Ongoing Chinese investment in African infrastructure is in line with its Belt and Road initiative (BRI) announced by President Xi Jinping in 2013. This hugely ambitious transcontinental project aims to revive the ancient Silk Road for the 21st century, improving interconnectivity between Asia, Europe and Africa to increase trade and development along economic corridors – and enhance Chinese influence along the way. Unsurprisingly, therefore, that when China announced a new $60 billion African development fund at FOCAC 2018 in Beijing it was made clear the money would be channelled to projects, including ports, telecommunications, bridges and roads, aligned to the BRI. The John Hopkins China Africa Initiative says in a recent report that “from 2000 to 2017, the Chinese government, banks and contractors extended $143 billion in loans to African countries and their state-owned enterprises (SOEs).

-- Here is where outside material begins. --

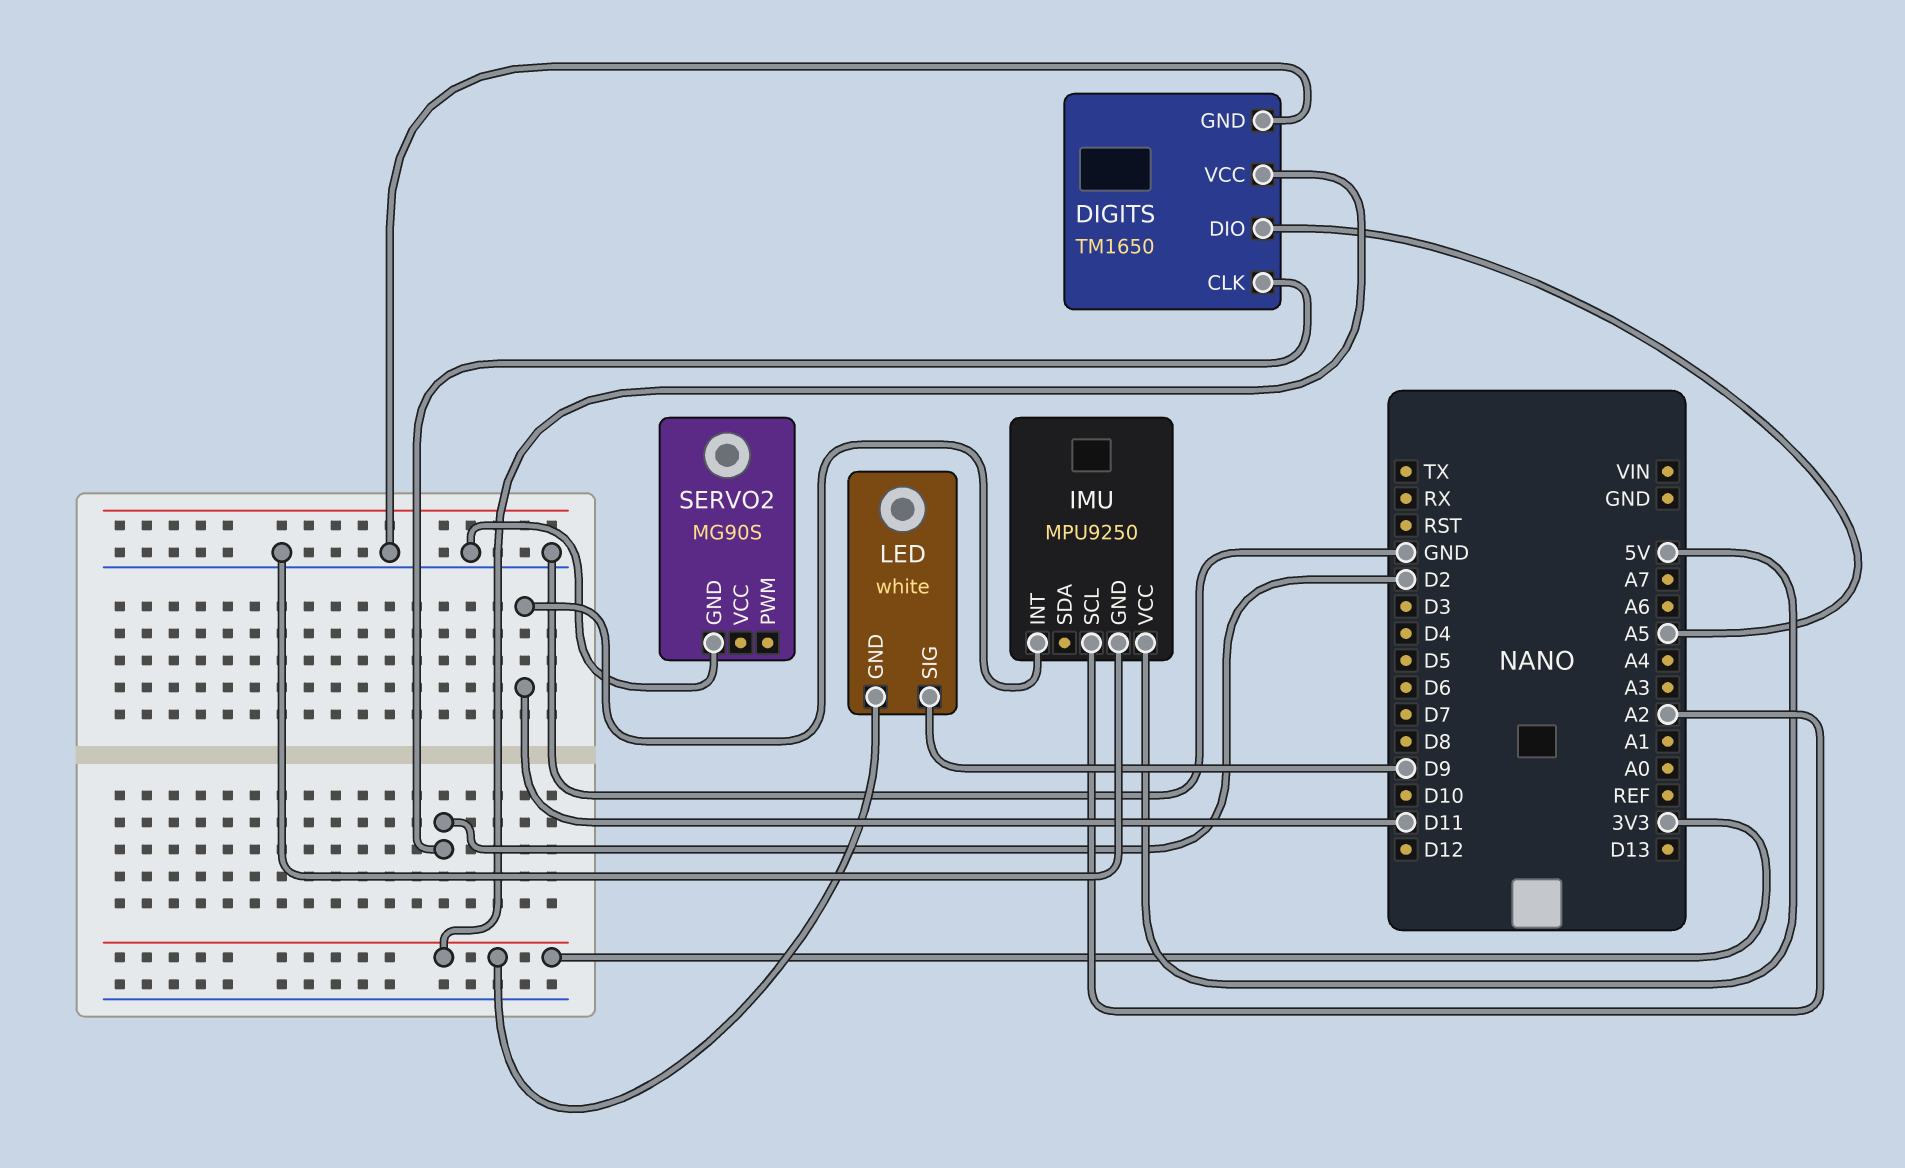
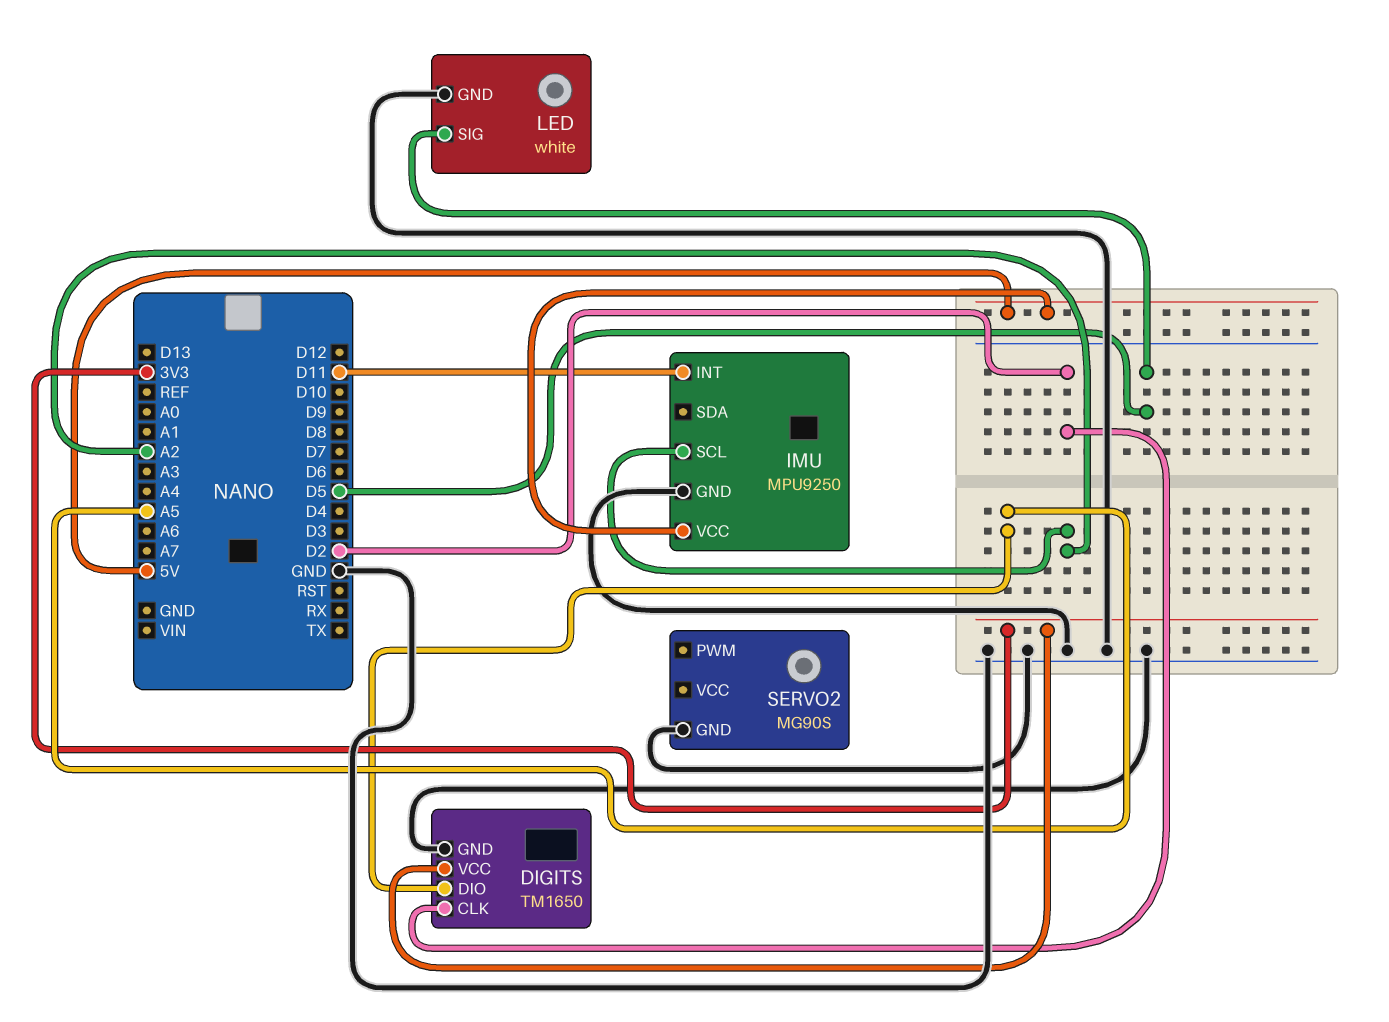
LED pin GND: 3V3 -> GND
LED pin SIG: D9 -> D5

Importantly, the report notes, however, that while some government loans qualify as “official development aid”, others are “export credits, supplier credits or commercial, not concessional in nature”. It is in this context that analysts caution that it is up to African governments to ensure that these funds are put to productive use to have the desired impact on their economies. Otherwise, as financial journalist Luke Mulunda says, African countries may find themselves in a serious debt trap, jeopardising their development.

Eddy Odour is an economist and a statistician with more than 15 years’ experience in data analysis. He runs an independent research firm in Nairobi, Kenya, that consults on trade, regional integration and infrastructure.